**Passage**.

You are viewing a plain text version of this content. The canonical link for it is here.
Posted to common-commits@hadoop.apache.org by cn...@apache.org on 2013/07/22 20:21:23 UTC

svn commit: r1505760 - in /hadoop/common/branches/branch-1: CHANGES.txt src/mapred/org/apache/hadoop/mapred/TaskLog.java src/test/org/apache/hadoop/mapred/TestRecoveryManager.java

Author: cnauroth
Date: Mon Jul 22 18:21:22 2013
New Revision: 1505760

URL: http://svn.apache.org/r1505760
Log:
MAPREDUCE-5405. Job recovery can fail if task log directory symlink from prior run still exists. Contributed by Chris Nauroth.

Modified:
    hadoop/common/branches/branch-1/CHANGES.txt
    hadoop/common/branches/branch-1/src/mapred/org/apache/hadoop/mapred/TaskLog.java
    hadoop/common/branches/branch-1/src/test/org/apache/hadoop/mapred/TestRecoveryManager.java

Modified: hadoop/common/branches/branch-1/CHANGES.txt
URL: http://svn.apache.org/viewvc/hadoop/common/branches/branch-1/CHANGES.txt?rev=1505760&r1=1505759&r2=1505760&view=diff
==============================================================================
--- hadoop/common/branches/branch-1/CHANGES.txt (original)
+++ hadoop/common/branches/branch-1/CHANGES.txt Mon Jul 22 18:21:22 2013
@@ -92,6 +92,9 @@ Release 1.3.0 - unreleased
     HDFS-3794. WebHDFS Open used with Offset returns the original (and incorrect)
     Content Length in the HTTP Header. (Tsz Wo (Nicholas), SZE via cnauroth)
 
+    MAPREDUCE-5405. Job recovery can fail if task log directory symlink from
+    prior run still exists. (cnauroth)

**Provided records**.
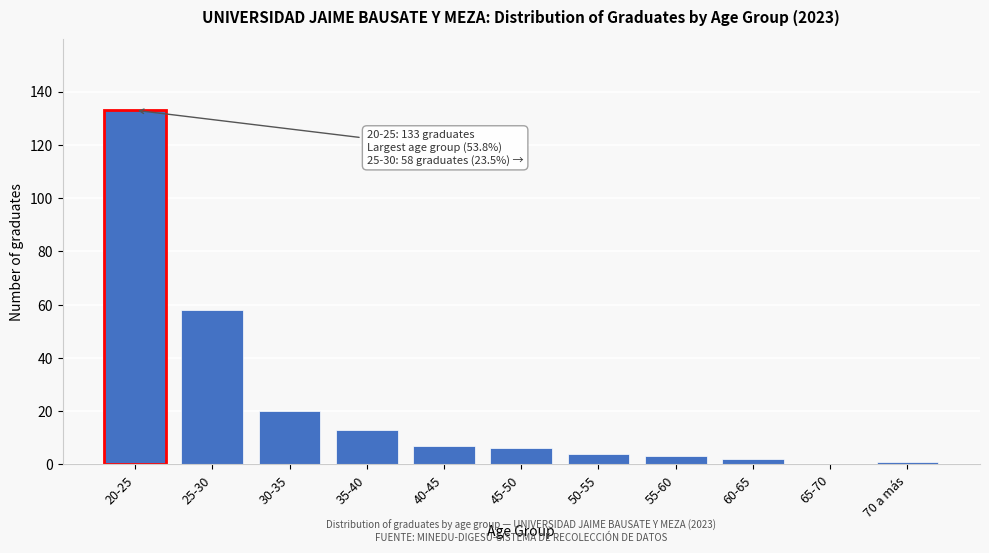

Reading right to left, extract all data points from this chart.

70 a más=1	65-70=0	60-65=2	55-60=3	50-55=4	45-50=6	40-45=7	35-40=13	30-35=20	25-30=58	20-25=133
==
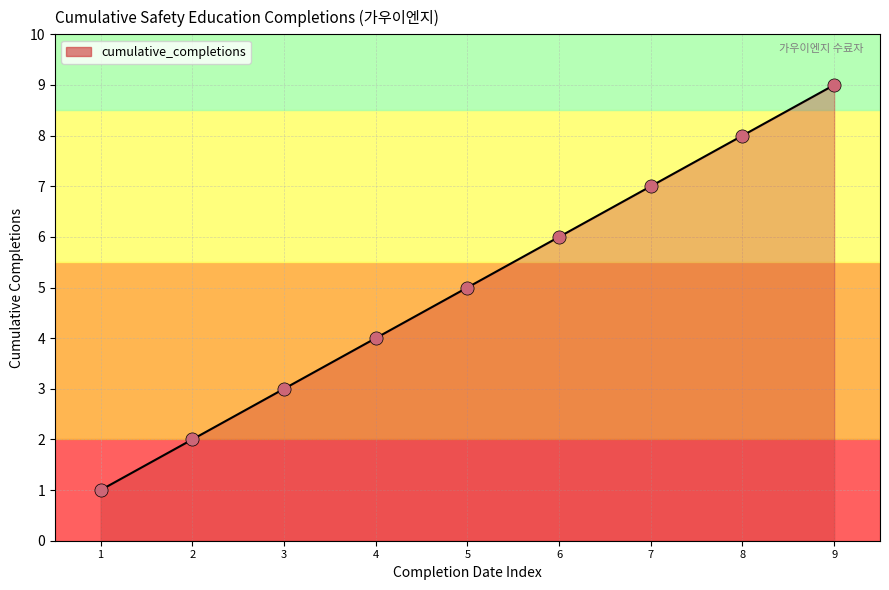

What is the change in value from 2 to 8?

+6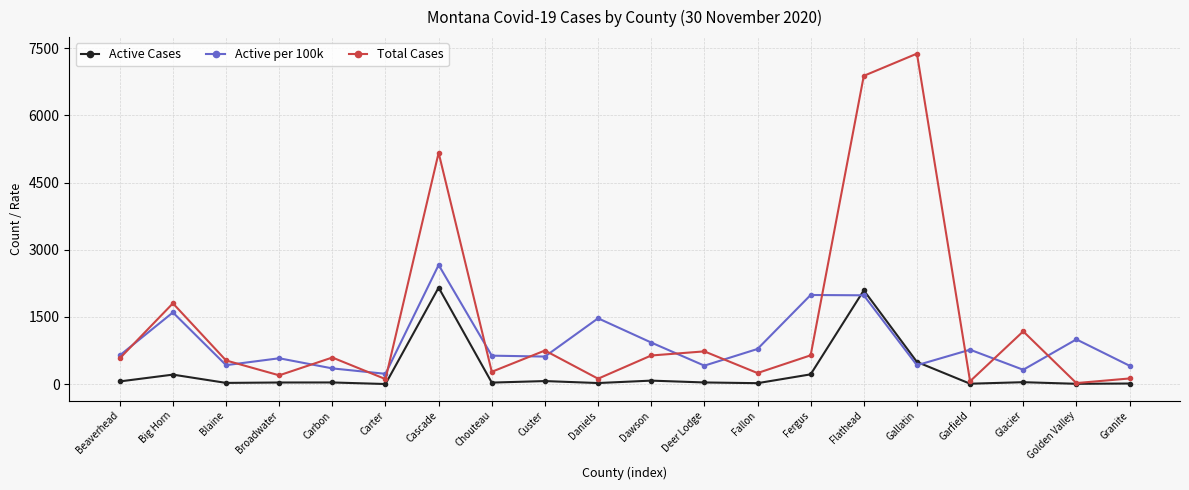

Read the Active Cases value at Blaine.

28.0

**Questions on the material**.
(1) Reproduce the commit notice word for word, between "Content Length in" and "still exists. (cnauroth)", inclusive.
(2) According to the commit notice, what problem does MAPREDUCE-5405 describe?
(3) Continue the commit notice from its last line onward.

**List of answers**.
(1)
Content Length in the HTTP Header. (Tsz Wo (Nicholas), SZE via cnauroth)
 
+    MAPREDUCE-5405. Job recovery can fail if task log directory symlink from
+    prior run still exists. (cnauroth)

(2) Job recovery can fail if the task log directory symlink from a prior run still exists.

(3)
+
 Release 1.2.1 - 2013.07.06
 
   INCOMPATIBLE CHANGES

Modified: hadoop/common/branches/branch-1/src/mapred/org/apache/hadoop/mapred/TaskLog.java
URL: http://svn.apache.org/viewvc/hadoop/common/branches/branch-1/src/mapred/org/apache/hadoop/mapred/TaskLog.java?rev=1505760&r1=1505759&r2=1505760&view=diff
==============================================================================
--- hadoop/common/branches/branch-1/src/mapred/org/apache/hadoop/mapred/TaskLog.java (original)
+++ hadoop/common/branches/branch-1/src/mapred/org/apache/hadoop/mapred/TaskLog.java Mon Jul 22 18:21:22 2013
@@ -106,6 +106,16 @@ public class TaskLog {
     String strLinkAttemptLogDir = 
         getJobDir(taskID.getJobID()).getAbsolutePath() + File.separatorChar + 
         taskID.toString() + cleanupSuffix;
+    // If the job is recovered, then the symlink might still exist from the prior
+    // run.  Symlink creation fails if it already exists, so attempt to delete
+    // first.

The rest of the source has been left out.